If I were a solo consultant or freelancer? I'd use Obsidian without hesitation. It's faster, it's free, my data stays on my machine, and the plugin ecosystem means I can build exactly the system I want. The lack of collaboration features is irrelevant when you're a team of one.
Roam Research is the hardest to recommend in 2026. It was genuinely revolutionary when it launched -- bidirectional linking, daily notes, and networked thinking were concepts that Roam brought to the mainstream. But the competition absorbed those ideas and kept building. Roam didn't. At $15/month with no free tier, limited AI, and minimal collaboration, it's a tough sell unless you're already deeply invested in the Roam workflow.
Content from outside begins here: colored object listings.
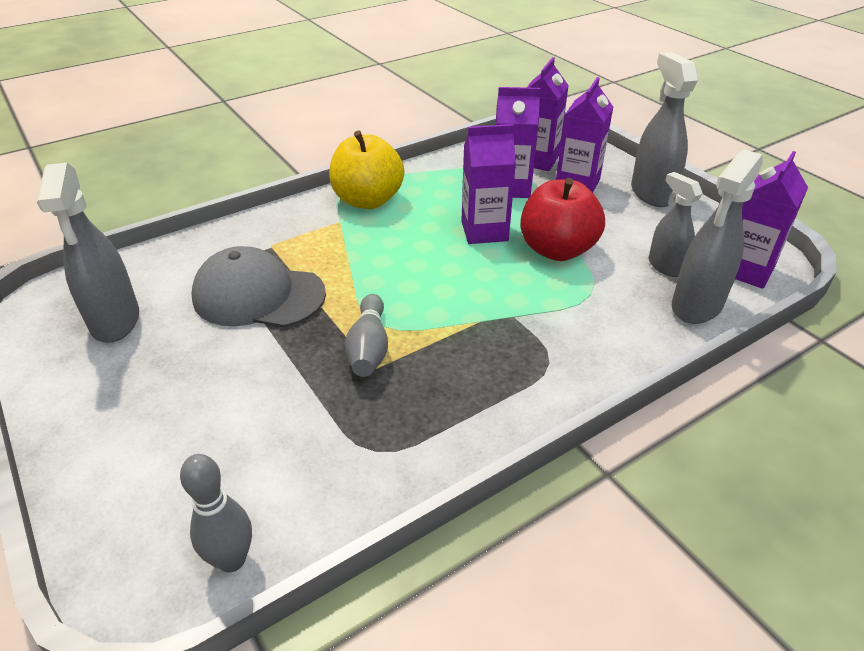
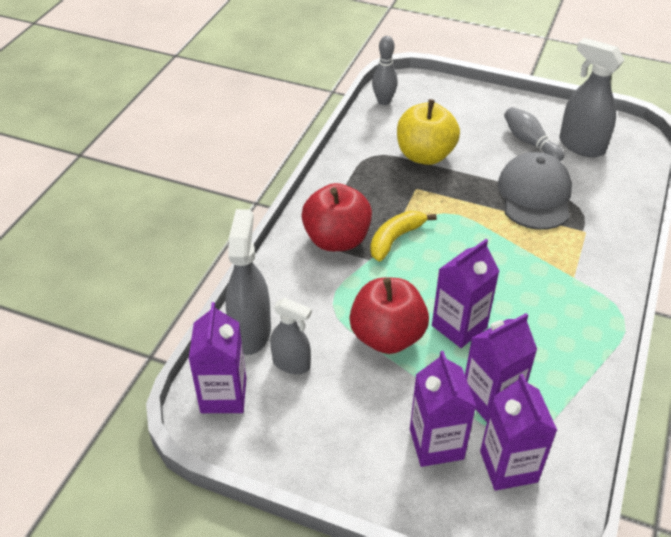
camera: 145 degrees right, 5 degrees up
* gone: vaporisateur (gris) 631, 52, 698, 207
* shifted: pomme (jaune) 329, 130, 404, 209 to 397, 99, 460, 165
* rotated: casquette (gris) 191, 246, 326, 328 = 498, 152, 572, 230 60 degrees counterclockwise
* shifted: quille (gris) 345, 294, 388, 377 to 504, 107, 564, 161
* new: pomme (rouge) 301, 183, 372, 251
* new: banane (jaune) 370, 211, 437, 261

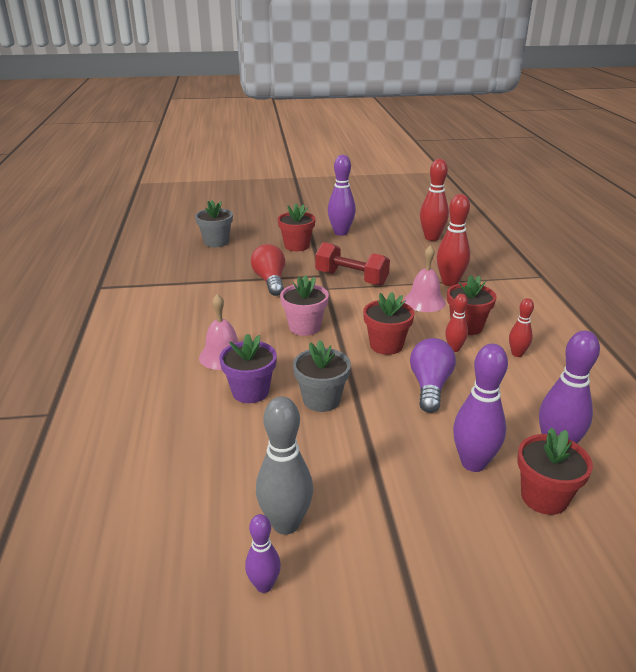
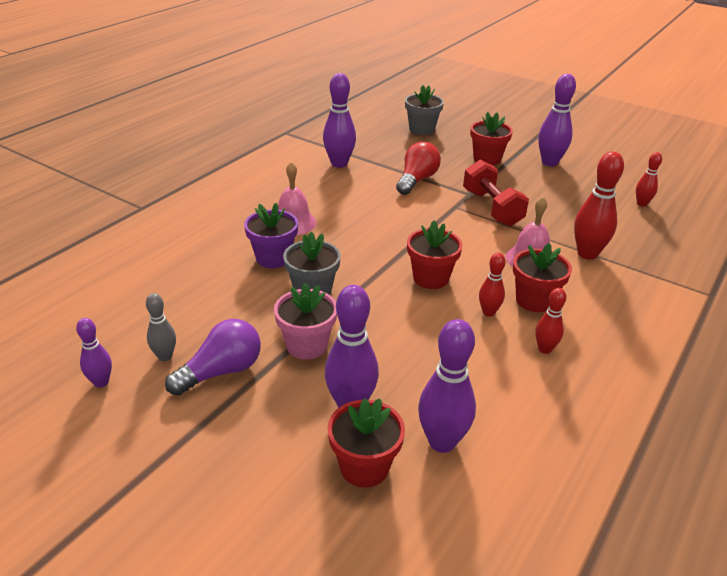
camera: 40 degrees right, 5 degrees up
* scaled: quille (rouge) 420, 159, 449, 241 = 636, 152, 662, 207 x0.57
* shifted: pot de fleurs (rose) 280, 275, 329, 336 to 274, 283, 337, 360
* shifted: ampoule (violet) 410, 338, 456, 413 to 165, 319, 261, 396
* scaled: quille (gris) 256, 396, 313, 535 = 146, 293, 176, 361 x0.57
* new: quille (violet) 323, 73, 356, 168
Look -- the note-taking market has matured. These aren't toys anymore. They're infrastructure for how knowledge workers think and teams operate. Pick the one that matches your actual workflow, not the one with the best marketing page. For teams, that's Notion. For individuals, that's Obsidian. For researchers with existing Roam graphs, keep what works. And for everyone else considering Roam for the first time -- save your money and try Obsidian first.